# Fuzzy Show Ponies



## Devon (Nov 25, 2010)

Well we all know I take an over abundance of photos! I really wanted to share a couple! Theres been alot of changes around here Joker went to his new home inSaskatchewan which was bitter sweet! Hes doing great! So currently Im down to 2 , I don't expect that to last long  So here are my fat and fuzzy show ponies!

Eli

















Pregnant Fashion


----------



## Reble (Nov 25, 2010)

love your pictures, but not as fuzzy as my guys...


----------



## Poodlepill (Nov 25, 2010)

How fun, I wanna see these fancy show star's in their winter fuzzies too. show pic and winter pic.


----------



## eagles ring farm (Nov 25, 2010)

Beautiful Fuzz and all


----------



## Devon (Nov 25, 2010)

Poodlepill said:


> How fun, I wanna see these fancy show star's in their winter fuzzies too. show pic and winter pic.

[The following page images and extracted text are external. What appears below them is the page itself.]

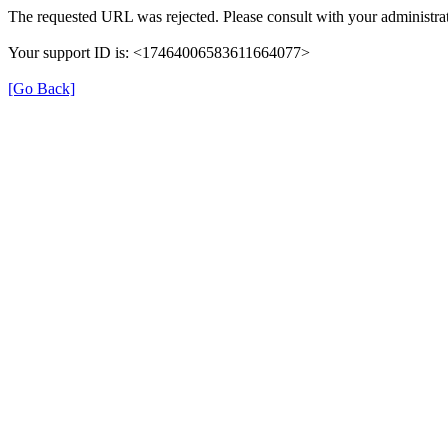
The requested URL was rejected. Please consult with your administrat
Your support ID is: <17464006583611664077>
[Go Back]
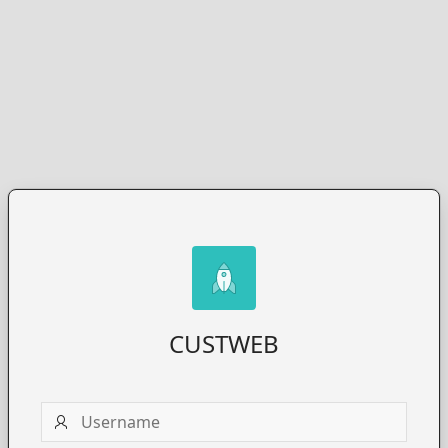
CUSTWEB
Username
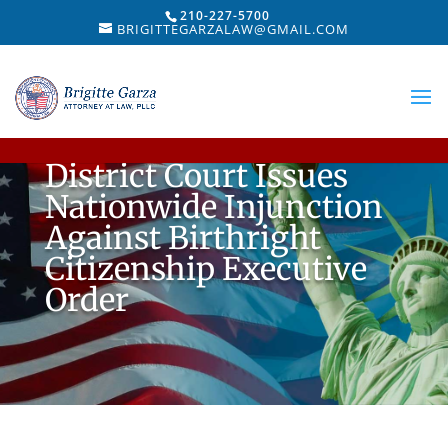
210-227-5700
BRIGITTEGARZALAW@GMAIL.COM
District Court Issues
Nationwide Injunction
Against Birthright
Citizenship Executive
Order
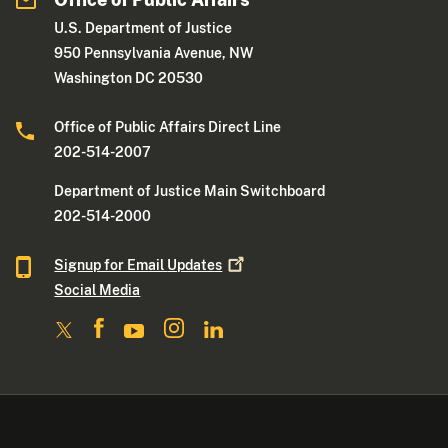
U.S. Department of Justice
950 Pennsylvania Avenue, NW
Washington DC 20530
Office of Public Affairs Direct Line
202-514-2007
Department of Justice Main Switchboard
202-514-2000
Signup for Email
Updates
Social Media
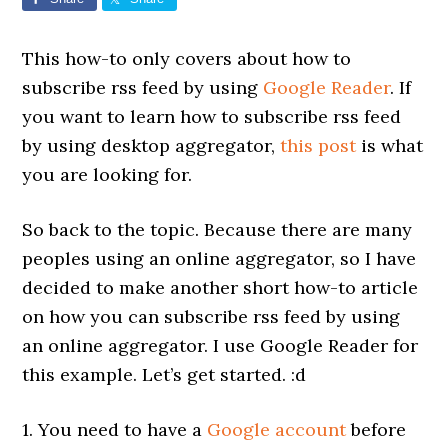
This how-to only covers about how to
subscribe rss feed by using
Google Reader
. If
you want to learn how to subscribe rss feed
by using desktop aggregator,
this post
is what
you are looking for.
So back to the topic. Because there are many
peoples using an online aggregator, so I have
decided to make another short how-to article
on how you can subscribe rss feed by using
an online aggregator. I use Google Reader for
this example. Let’s get started. :d
1. You need to have a
Google account
before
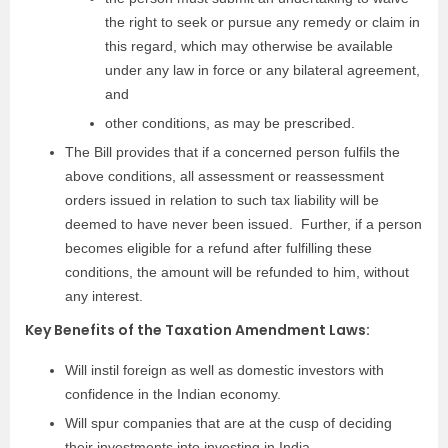
the right to seek or pursue any remedy or claim in
this regard, which may otherwise be available
under any law in force or any bilateral agreement,
and
other conditions, as may be prescribed.
The Bill provides that if a concerned person fulfils the
above conditions, all assessment or reassessment
orders issued in relation to such tax liability will be
deemed to have never been issued. Further, if a person
becomes eligible for a refund after fulfilling these
conditions, the amount will be refunded to him, without
any interest.
Key Benefits of the Taxation Amendment Laws:
Will instil foreign as well as domestic investors with
confidence in the Indian economy.
Will spur companies that are at the cusp of deciding
their investments into investing in India.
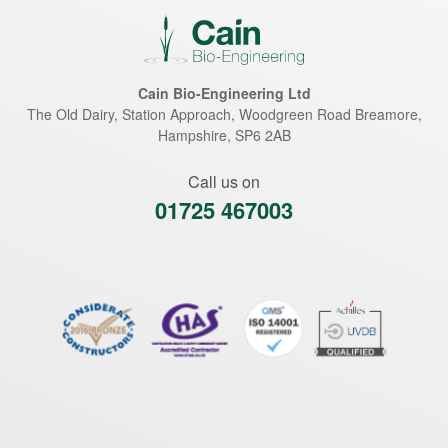
Cain Bio-Engineering Ltd
The Old Dairy, Station Approach, Woodgreen Road
Breamore
,
Hampshire
,
SP6 2AB
Call us on
01725 467003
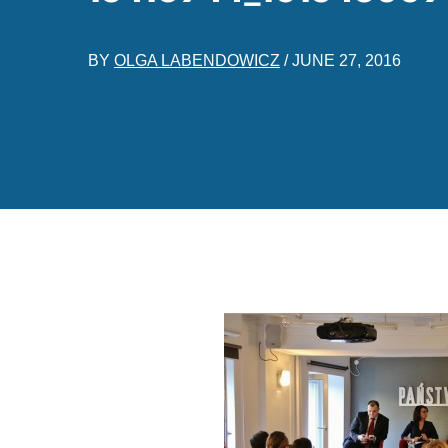
BY
OLGA LABENDOWICZ
/
JUNE 27, 2016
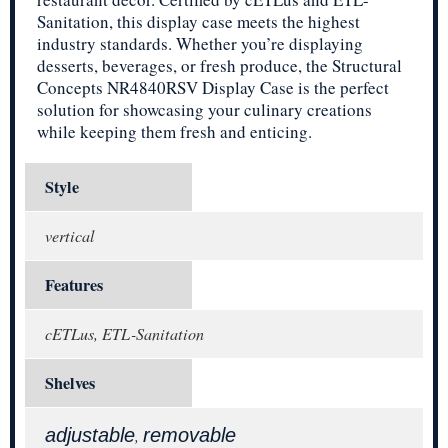
Sanitation, this display case meets the highest
industry standards. Whether you’re displaying
desserts, beverages, or fresh produce, the Structural
Concepts NR4840RSV Display Case is the perfect
solution for showcasing your culinary creations
while keeping them fresh and enticing.
Style
vertical
Features
cETLus, ETL-Sanitation
Shelves
adjustable
removable
,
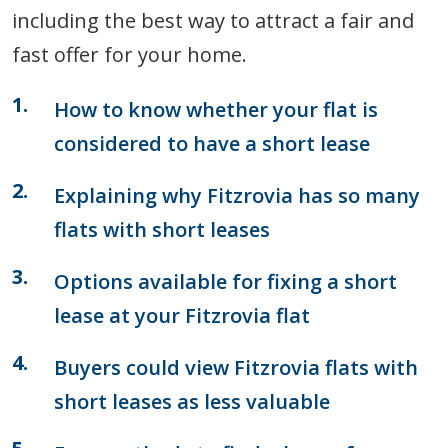
including the best way to attract a fair and
fast offer for your home.
How to know whether your flat is
considered to have a short lease
Explaining why Fitzrovia has so many
flats with short leases
Options available for fixing a short
lease at your Fitzrovia flat
Buyers could view Fitzrovia flats with
short leases as less valuable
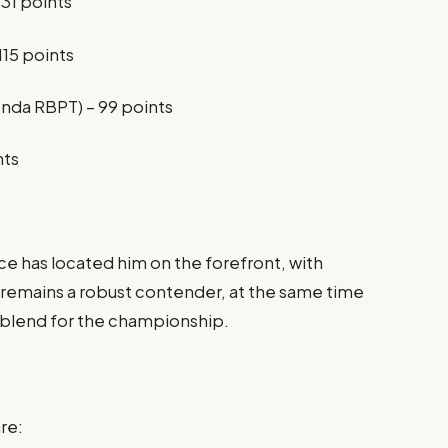
131 points
115 points
nda RBPT) – 99 points
nts
ce has located him on the forefront, with
 remains a robust contender, at the same time
he blend for the championship.
re:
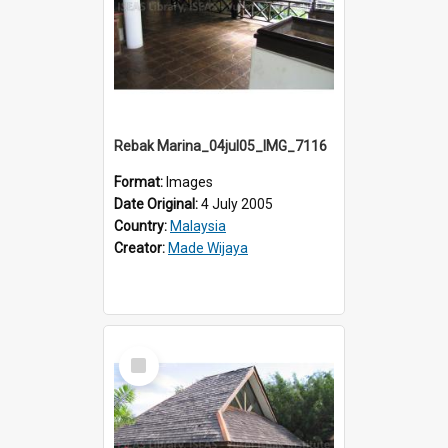
Rebak Marina_04jul05_IMG_7116
Format:
Images
Date Original:
4 July 2005
Country:
Malaysia
Creator:
Made Wijaya
Select
Item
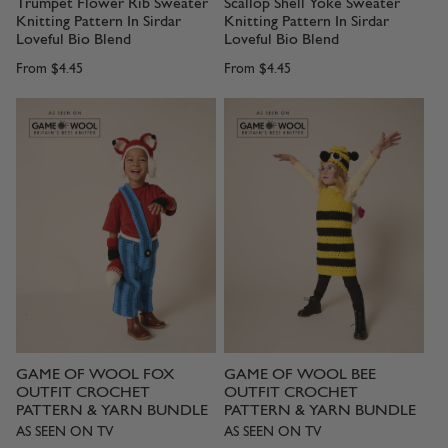
Trumpet Flower Rib Sweater
Scallop Shell Yoke Sweater
Knitting Pattern In Sirdar
Knitting Pattern In Sirdar
Loveful Bio Blend
Loveful Bio Blend
From
$4.45
From
$4.45
GAME OF WOOL FOX
GAME OF WOOL BEE
OUTFIT CROCHET
OUTFIT CROCHET
PATTERN & YARN BUNDLE
PATTERN & YARN BUNDLE
AS SEEN ON TV
AS SEEN ON TV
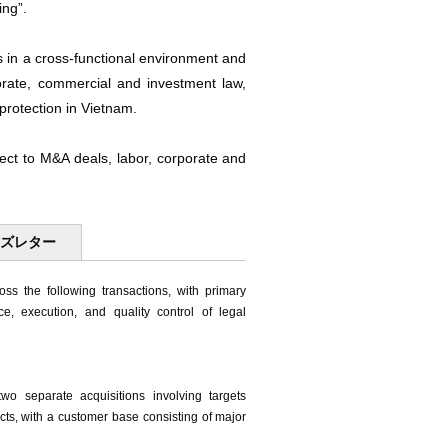
ing”.
s in a cross-functional environment and
orate, commercial and investment law,
protection in Vietnam.
spect to M&A deals, labor, corporate and
ーズレター
ss the following transactions, with primary
ice, execution, and quality control of legal
o separate acquisitions involving targets
ucts, with a customer base consisting of major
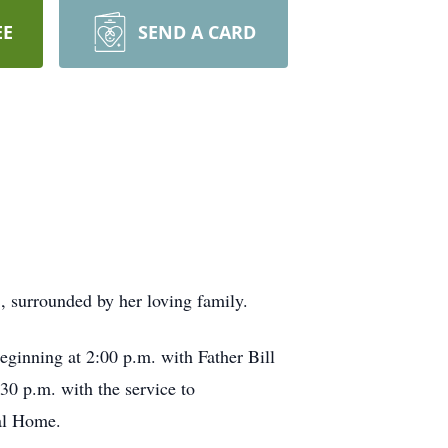
EE
SEND A CARD
, surrounded by her loving family.
ginning at 2:00 p.m. with Father Bill
:30 p.m. with the service to
ral Home.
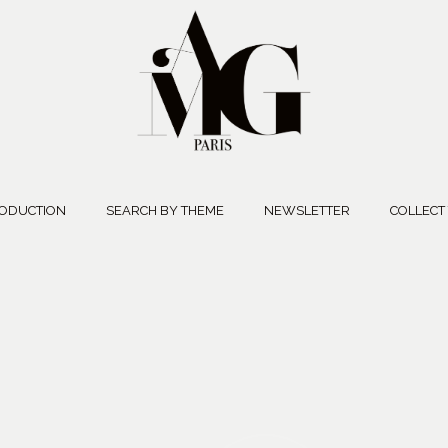
ODUCTION
SEARCH BY THEME
NEWSLETTER
COLLECT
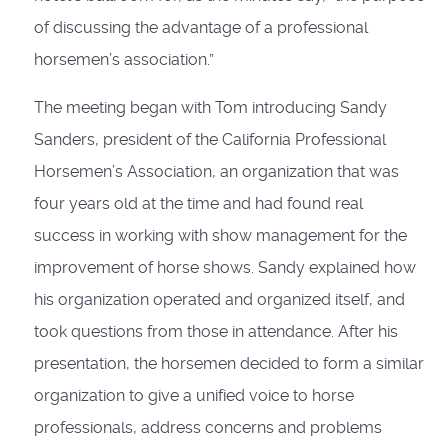
of discussing the advantage of a professional
horsemen’s association.”
The meeting began with Tom introducing Sandy
Sanders, president of the California Professional
Horsemen’s Association, an organization that was
four years old at the time and had found real
success in working with show management for the
improvement of horse shows. Sandy explained how
his organization operated and organized itself, and
took questions from those in attendance. After his
presentation, the horsemen decided to form a similar
organization to give a unified voice to horse
professionals, address concerns and problems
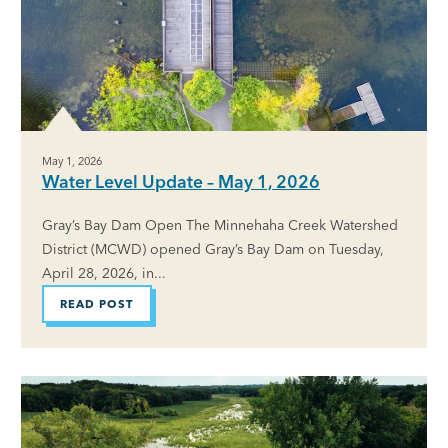
May 1, 2026
Water Level Update – May 1, 2026
Gray’s Bay Dam Open The Minnehaha Creek Watershed
District (MCWD) opened Gray’s Bay Dam on Tuesday,
April 28, 2026, in...
READ POST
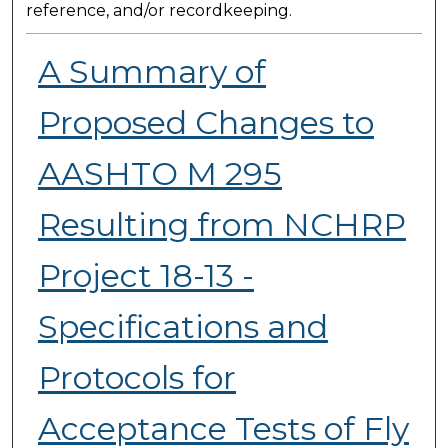
reference, and/or recordkeeping.
A Summary of
Proposed Changes to
AASHTO M 295
Resulting from NCHRP
Project 18-13 -
Specifications and
Protocols for
Acceptance Tests of Fly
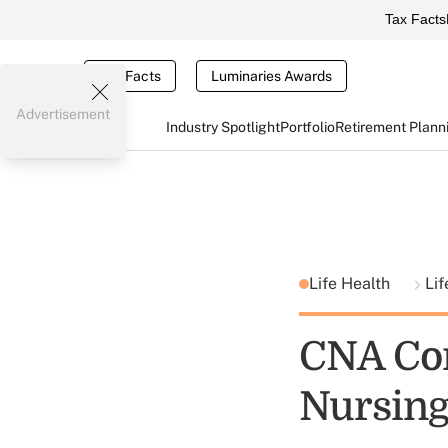
Tax Facts
Tax Facts
Luminaries Awards
Advertisement
Industry Spotlight
Portfolio
Retirement Plann
Life Health
Lif
CNA Com
Nursin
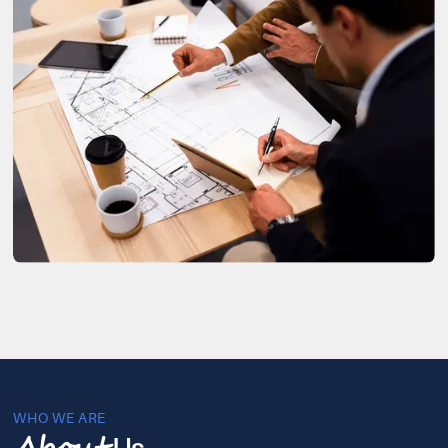
WHO WE ARE
Us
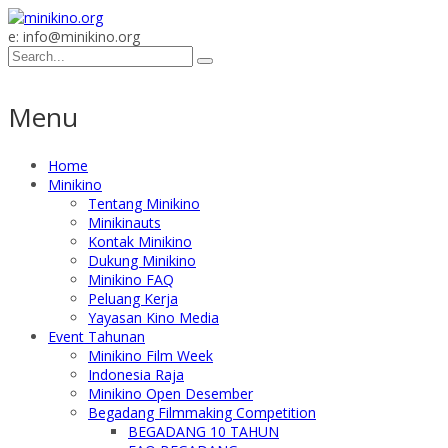
e: info@minikino.org
Menu
Home
Minikino
Tentang Minikino
Minikinauts
Kontak Minikino
Dukung Minikino
Minikino FAQ
Peluang Kerja
Yayasan Kino Media
Event Tahunan
Minikino Film Week
Indonesia Raja
Minikino Open Desember
Begadang Filmmaking Competition
BEGADANG 10 TAHUN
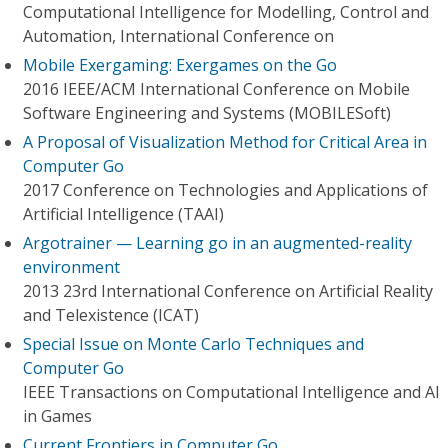
Computational Intelligence for Modelling, Control and
Automation, International Conference on
Mobile Exergaming: Exergames on the Go
2016 IEEE/ACM International Conference on Mobile
Software Engineering and Systems (MOBILESoft)
A Proposal of Visualization Method for Critical Area in
Computer Go
2017 Conference on Technologies and Applications of
Artificial Intelligence (TAAI)
Argotrainer — Learning go in an augmented-reality
environment
2013 23rd International Conference on Artificial Reality
and Telexistence (ICAT)
Special Issue on Monte Carlo Techniques and
Computer Go
IEEE Transactions on Computational Intelligence and AI
in Games
Current Frontiers in Computer Go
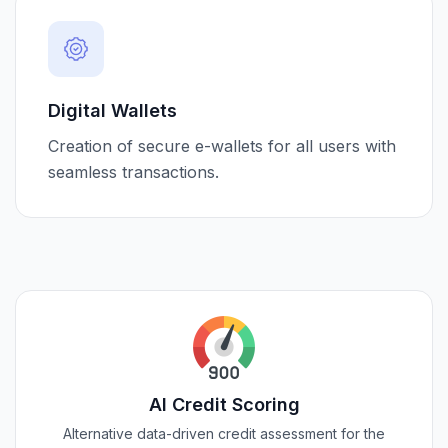
Digital Wallets
Creation of secure e-wallets for all users with
seamless transactions.
AI Credit Scoring
Alternative data-driven credit assessment for the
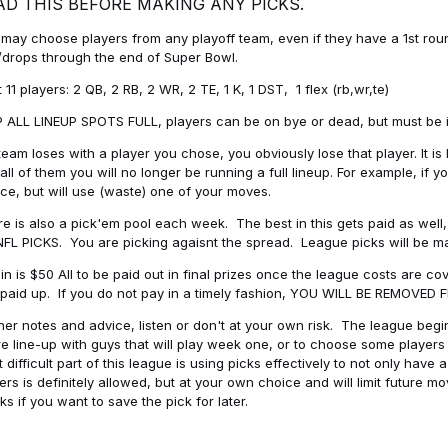
AD THIS BEFORE MAKING ANY PICKS.
may choose players from any playoff team, even if they have a 1st round 
drops through the end of Super Bowl.
t 11 players: 2 QB, 2 RB, 2 WR, 2 TE, 1 K, 1 DST, 1 flex (rb,wr,te)
 ALL LINEUP SPOTS FULL, players can be on bye or dead, but must be in 
 team loses with a player you chose, you obviously lose that player. It
all of them you will no longer be running a full lineup. For example, if
ice, but will use (waste) one of your moves.
e is also a pick'em pool each week. The best in this gets paid as wel
NFL PICKS. You are picking agaisnt the spread. League picks will be m
in is $50 All to be paid out in final prizes once the league costs are 
paid up. If you do not pay in a timely fashion, YOU WILL BE REMOVED
her notes and advice, listen or don't at your own risk. The league begins
re line-up with guys that will play week one, or to choose some player
 difficult part of this league is using picks effectively to not only hav
ers is definitely allowed, but at your own choice and will limit future m
s if you want to save the pick for later.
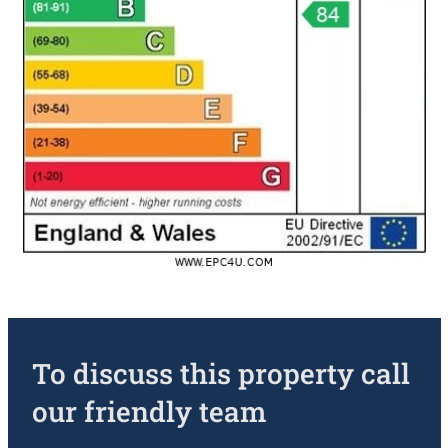
To discuss this property call
our friendly team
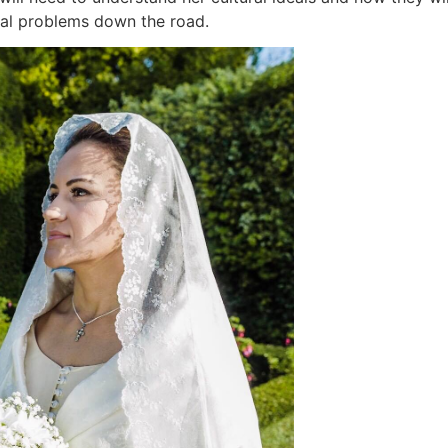
tial problems down the road.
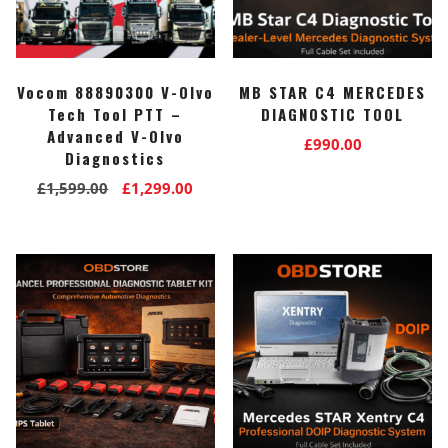
Vocom 88890300 V-Olvo
MB STAR C4 MERCEDES
Tech Tool PTT –
DIAGNOSTIC TOOL
Advanced V-Olvo
£
990.00
Diagnostics
Original
Current
£
1,599.00
£
1,299.00
price
price
was:
is:
£1,599.00.
£1,299.00.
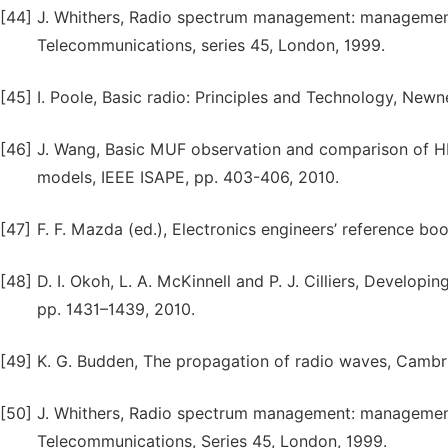
[44]
J. Whithers, Radio spectrum management: management 
Telecommunications, series 45, London, 1999.
[45]
I. Poole, Basic radio: Principles and Technology, Newn
[46]
J. Wang, Basic MUF observation and comparison of HF
models, IEEE ISAPE, pp. 403-406, 2010.
[47]
F. F. Mazda (ed.), Electronics engineers’ reference boo
[48]
D. I. Okoh, L. A. McKinnell and P. J. Cilliers, Develop
pp. 1431–1439, 2010.
[49]
K. G. Budden, The propagation of radio waves, Cambr
[50]
J. Whithers, Radio spectrum management: management 
Telecommunications, Series 45, London, 1999.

Heres miss fashion last year










And Eli who has been undefeated in Model and Amateur Gelding all year


----------



## Leeana (Nov 25, 2010)

Yum...eye candy!


----------



## rimmerpaints (Nov 25, 2010)

There beautiful! I love them fuzzy also. So pretty


----------



## Taylor Richelle (Nov 25, 2010)

Your horses are stunning...even with the winter fuzzys!!!!!!


----------



## Minxiesmom (Nov 25, 2010)

I can't wait to see Fashion's baby!


----------



## Devon (Nov 28, 2010)

Minxiesmom said:


> I can't wait to see Fashion's baby!


Me Either!!!!


----------



## ClickMini (Nov 28, 2010)

Devon, Eli is one of my favorite Forum horses. He is gorgeous in every way. He is one that would have been very difficult to decide to geld!!! No wonder he is so hard to beat. I sure do wish I could have him to drive.


----------



## Devon (Nov 29, 2010)

ClickMini said:


> Devon, Eli is one of my favorite Forum horses. He is gorgeous in every way. He is one that would have been very difficult to decide to geld!!! No wonder he is so hard to beat. I sure do wish I could have him to drive.


Thank you so SO much.. That means alot.. he is the kind of horse that captures everyone heart on the farm too... he is super nervous but he has so much heart he always wants to try so hard .. He is a keeper for sure I love that horse WAY too much! And yes I kick myself every day for having him gelded before he came.. I wanted a nice show gelding and I got it but I didn't know he'd be exactly what I want to breed for LOL And hopefully one day when he calms down he will be in harness!! He sure could be a pretty driving horse! Versatility maybe



He jumps .. somewhat!


----------